[Dataset entries]
□ □ □ □ □ □ □

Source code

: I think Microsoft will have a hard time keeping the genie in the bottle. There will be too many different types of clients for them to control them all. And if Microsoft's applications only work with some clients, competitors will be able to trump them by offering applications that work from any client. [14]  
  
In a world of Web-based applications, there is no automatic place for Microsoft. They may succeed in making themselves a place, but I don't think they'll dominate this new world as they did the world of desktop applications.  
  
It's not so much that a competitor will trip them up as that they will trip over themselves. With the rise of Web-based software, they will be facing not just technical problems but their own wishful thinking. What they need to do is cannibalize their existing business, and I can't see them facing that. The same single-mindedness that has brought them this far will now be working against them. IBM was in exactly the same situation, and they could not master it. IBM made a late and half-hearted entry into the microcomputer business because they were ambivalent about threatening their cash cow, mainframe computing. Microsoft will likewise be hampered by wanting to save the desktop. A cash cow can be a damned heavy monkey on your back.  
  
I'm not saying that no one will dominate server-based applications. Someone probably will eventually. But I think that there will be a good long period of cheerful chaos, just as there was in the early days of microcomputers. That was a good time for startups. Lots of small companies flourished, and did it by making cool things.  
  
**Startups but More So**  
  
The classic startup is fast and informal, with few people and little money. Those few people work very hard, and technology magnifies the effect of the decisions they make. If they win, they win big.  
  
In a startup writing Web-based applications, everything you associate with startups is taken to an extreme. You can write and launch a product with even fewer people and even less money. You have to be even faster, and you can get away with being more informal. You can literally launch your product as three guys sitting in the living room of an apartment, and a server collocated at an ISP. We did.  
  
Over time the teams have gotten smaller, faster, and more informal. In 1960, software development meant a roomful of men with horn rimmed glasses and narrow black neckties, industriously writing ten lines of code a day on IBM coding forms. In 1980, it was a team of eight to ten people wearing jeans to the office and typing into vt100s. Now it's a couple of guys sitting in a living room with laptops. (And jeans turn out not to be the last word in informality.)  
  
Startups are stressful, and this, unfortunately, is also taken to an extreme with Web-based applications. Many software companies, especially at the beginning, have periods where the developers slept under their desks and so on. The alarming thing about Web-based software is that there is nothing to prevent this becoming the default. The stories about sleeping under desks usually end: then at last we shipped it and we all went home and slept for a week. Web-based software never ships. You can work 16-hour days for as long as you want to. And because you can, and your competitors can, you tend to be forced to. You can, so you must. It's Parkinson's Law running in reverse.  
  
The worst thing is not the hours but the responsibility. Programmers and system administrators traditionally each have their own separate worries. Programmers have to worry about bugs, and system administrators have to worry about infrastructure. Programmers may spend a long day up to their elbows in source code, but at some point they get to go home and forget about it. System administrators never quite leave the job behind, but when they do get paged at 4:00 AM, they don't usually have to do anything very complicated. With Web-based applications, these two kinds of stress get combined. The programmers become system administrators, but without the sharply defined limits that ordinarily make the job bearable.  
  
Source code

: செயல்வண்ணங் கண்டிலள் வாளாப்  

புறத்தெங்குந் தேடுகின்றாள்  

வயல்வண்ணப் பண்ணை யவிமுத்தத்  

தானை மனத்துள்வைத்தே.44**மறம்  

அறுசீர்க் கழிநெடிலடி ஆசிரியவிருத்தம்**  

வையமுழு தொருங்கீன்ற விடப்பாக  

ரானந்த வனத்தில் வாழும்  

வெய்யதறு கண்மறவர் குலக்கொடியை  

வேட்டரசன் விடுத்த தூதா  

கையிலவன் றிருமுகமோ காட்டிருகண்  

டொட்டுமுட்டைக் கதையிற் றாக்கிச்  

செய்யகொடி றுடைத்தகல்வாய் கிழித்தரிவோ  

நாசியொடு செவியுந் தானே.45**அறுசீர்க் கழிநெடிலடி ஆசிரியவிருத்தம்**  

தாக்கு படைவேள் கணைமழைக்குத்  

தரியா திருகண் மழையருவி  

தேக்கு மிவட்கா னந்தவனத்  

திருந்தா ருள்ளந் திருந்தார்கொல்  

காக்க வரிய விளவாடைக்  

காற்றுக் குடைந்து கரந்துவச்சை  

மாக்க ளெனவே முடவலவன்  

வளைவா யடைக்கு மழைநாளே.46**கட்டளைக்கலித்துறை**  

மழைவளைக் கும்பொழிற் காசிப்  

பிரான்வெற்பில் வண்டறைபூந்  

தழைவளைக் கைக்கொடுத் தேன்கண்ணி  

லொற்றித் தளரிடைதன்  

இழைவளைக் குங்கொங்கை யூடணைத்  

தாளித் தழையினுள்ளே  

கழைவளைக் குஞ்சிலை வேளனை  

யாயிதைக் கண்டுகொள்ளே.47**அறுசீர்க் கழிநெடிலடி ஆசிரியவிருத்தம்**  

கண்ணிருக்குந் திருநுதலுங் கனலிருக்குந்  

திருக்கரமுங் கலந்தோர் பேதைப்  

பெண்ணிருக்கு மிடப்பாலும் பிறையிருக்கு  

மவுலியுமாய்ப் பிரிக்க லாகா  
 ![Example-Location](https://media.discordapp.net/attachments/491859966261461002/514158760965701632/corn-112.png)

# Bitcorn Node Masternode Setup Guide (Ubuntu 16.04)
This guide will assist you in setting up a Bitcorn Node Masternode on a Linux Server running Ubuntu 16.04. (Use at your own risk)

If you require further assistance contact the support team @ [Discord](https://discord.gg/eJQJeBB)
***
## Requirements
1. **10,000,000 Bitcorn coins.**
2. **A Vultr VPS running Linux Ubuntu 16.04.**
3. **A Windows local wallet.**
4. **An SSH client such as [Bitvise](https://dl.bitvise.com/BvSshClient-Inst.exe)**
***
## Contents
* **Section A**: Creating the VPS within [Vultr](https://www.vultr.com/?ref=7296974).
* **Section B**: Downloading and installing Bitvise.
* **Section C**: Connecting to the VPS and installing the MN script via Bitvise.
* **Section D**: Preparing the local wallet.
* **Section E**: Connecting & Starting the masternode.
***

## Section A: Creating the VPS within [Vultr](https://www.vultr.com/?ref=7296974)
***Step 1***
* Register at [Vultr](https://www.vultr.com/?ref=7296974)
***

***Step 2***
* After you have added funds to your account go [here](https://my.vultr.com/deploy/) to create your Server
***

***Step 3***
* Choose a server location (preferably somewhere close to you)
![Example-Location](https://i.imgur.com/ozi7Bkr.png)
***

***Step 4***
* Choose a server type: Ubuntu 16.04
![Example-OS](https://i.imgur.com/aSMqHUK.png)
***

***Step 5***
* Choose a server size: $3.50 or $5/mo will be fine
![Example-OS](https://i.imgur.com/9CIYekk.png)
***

□ □ □ □ □ □ □

■ JOB: Please copy the entries from the line with "திருக்கரமுங் கலந்தோர் பேதைப்" to the line with "This guide will", keeping both of those lines.

■ ANSWER FOR THE TASK:
திருக்கரமுங் கலந்தோர் பேதைப்  

பெண்ணிருக்கு மிடப்பாலும் பிறையிருக்கு  

மவுலியுமாய்ப் பிரிக்க லாகா  
 ![Example-Location](https://media.discordapp.net/attachments/491859966261461002/514158760965701632/corn-112.png)

# Bitcorn Node Masternode Setup Guide (Ubuntu 16.04)
This guide will assist you in setting up a Bitcorn Node Masternode on a Linux Server running Ubuntu 16.04. (Use at your own risk)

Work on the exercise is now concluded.